**Instruction A:** In the bicycle restoration thread, what did the original poster order from Mcmaster?

----------------

# Silver King L1 Rider Project



## maynyrd150 (Jan 6, 2019)

I saved this from the scrap heap. It was rotting away in my parents back yard as something my dad probably received in a horse trade sort of deal. Chainstay casting is broken, battery tube is rotted, and the chainring and guard are heavily pitted. I have this completely blown apart now into component pieces. This is serial #15xxx and I'm interested in finding out if the saddle is orginal(ish). I plan to weld the chain stay after convincing myself I am qualified on some scrap castings. I anticipate that will take a month or so. I'd like to turn this into a rider for my wife to use around the campgrounds we go to. I've already ordered some black alloy 24" rims with coaster and clay brick ballon tires from ebay to replace the 26" front wheel and probably orginal 24" rear wheels which aren't salvagable. I'll probably hang on to the New Departure Model D if I get more ambitious in the future and decide to build a wheel for it. Trying to decide if I should have the chainring, crank, and guard replated or just powder coat black. I ordered new 316SS hardware from Mcmaster today. This is my first time trying anything like this because I just sort of stumbled across this bike. It's been fun so far.


----------



## maynyrd150 (Jan 6, 2019)

All pictures here in google photos


----------



## John (Jan 7, 2019)

Seat is correct looks like this with the covering.
Seat toolbox


----------



## maynyrd150 (Jan 7, 2019)

Awesome thanks for sharing that I had no idea it had that little cubby because its completely gone. I'll save this one for sure but with only a simple re-cover.


----------



## Schwinn lover (Jan 7, 2019)

The headbadge needs some love too,,, should look something like this one. Great bike have fun with it.


----------



## maynyrd150 (Jan 8, 2019)

Any tips for paint colors, type, preparation, and application? I've seen pictures where it looks like red and green. How about the text?


----------



## maynyrd150 (Jan 8, 2019)

I straightened out the rear fender today and tried out some Met-all polish on the handlebars:


----------



## SWPA (Feb 5, 2019)

----------------

**Instruction B:** Return, unchanged, the stretch of the listing from the line that contains "collector number: 4833" through the end of the listing.

----------------

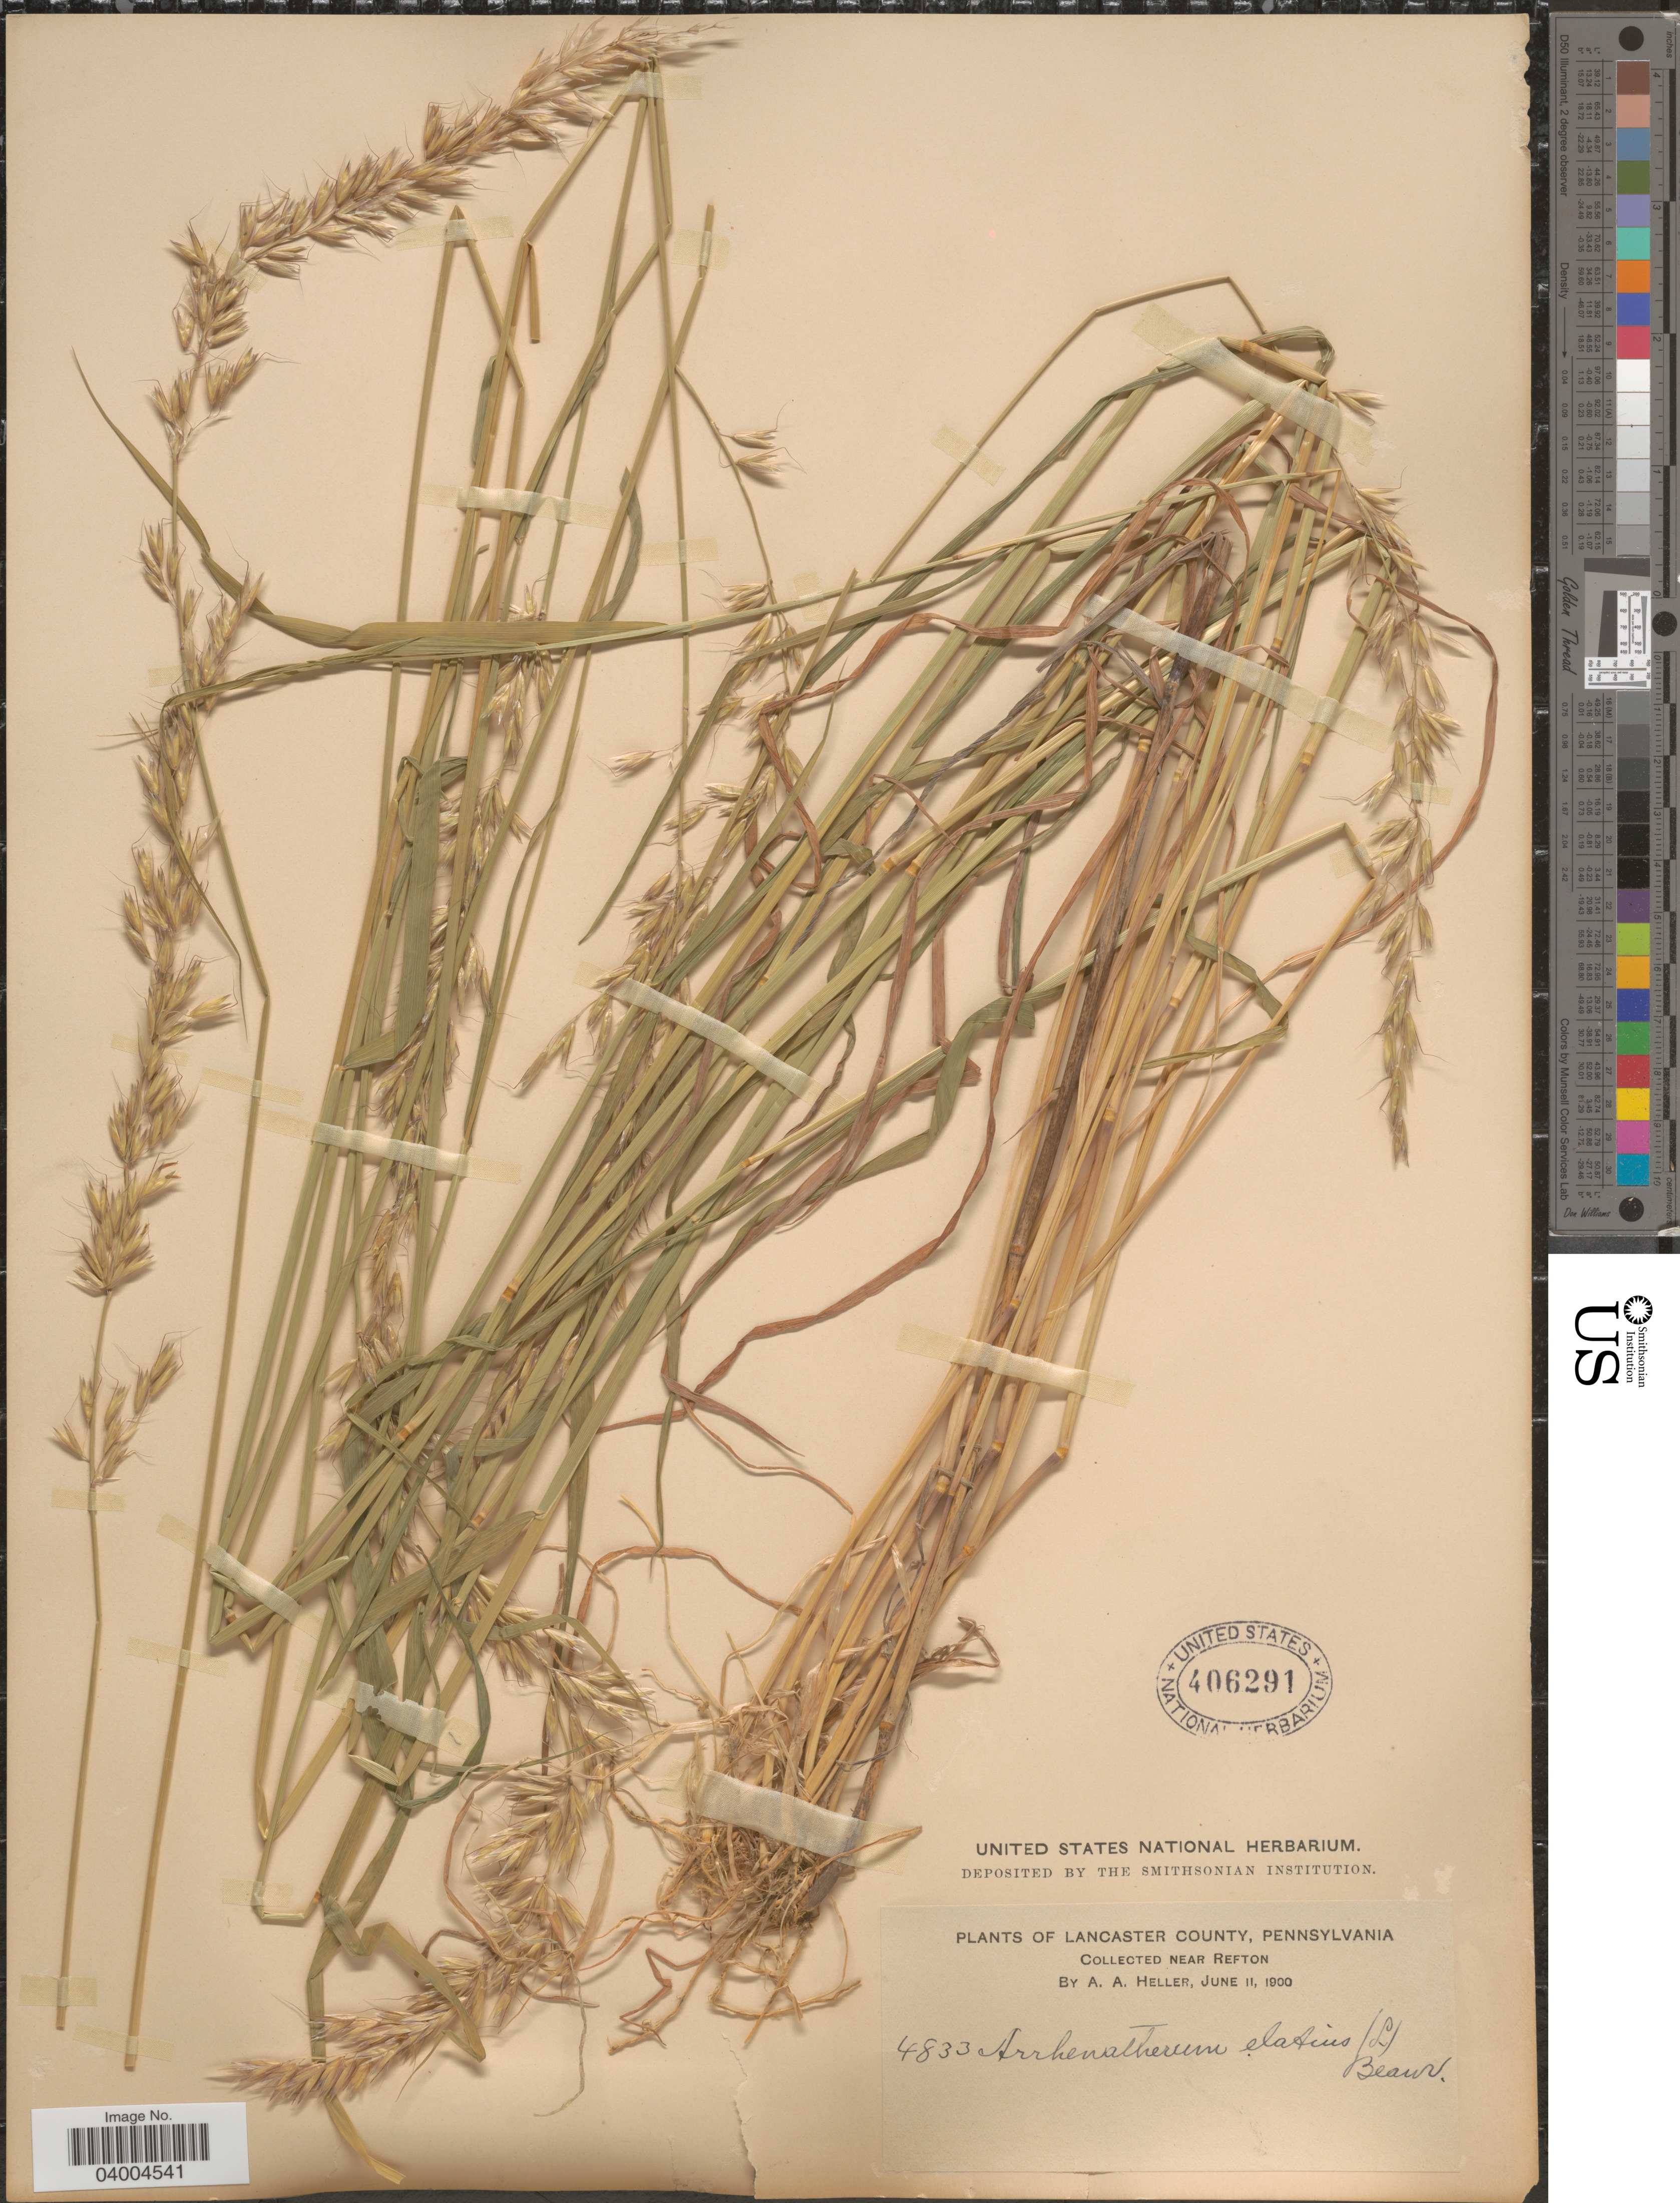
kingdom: Plantae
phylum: Tracheophyta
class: Liliopsida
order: Poales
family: Poaceae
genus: Arrhenatherum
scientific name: Arrhenatherum elatius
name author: (L.) J. Presl & C. Presl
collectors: A. A. Heller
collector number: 4833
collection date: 1900-06-11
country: United States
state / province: Pennsylvania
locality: Lancaster County. Near Refton.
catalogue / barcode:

----------------

**Written reply A:** New 316SS hardware.

**Written reply B:**
collector number: 4833
collection date: 1900-06-11
country: United States
state / province: Pennsylvania
locality: Lancaster County. Near Refton.
catalogue / barcode:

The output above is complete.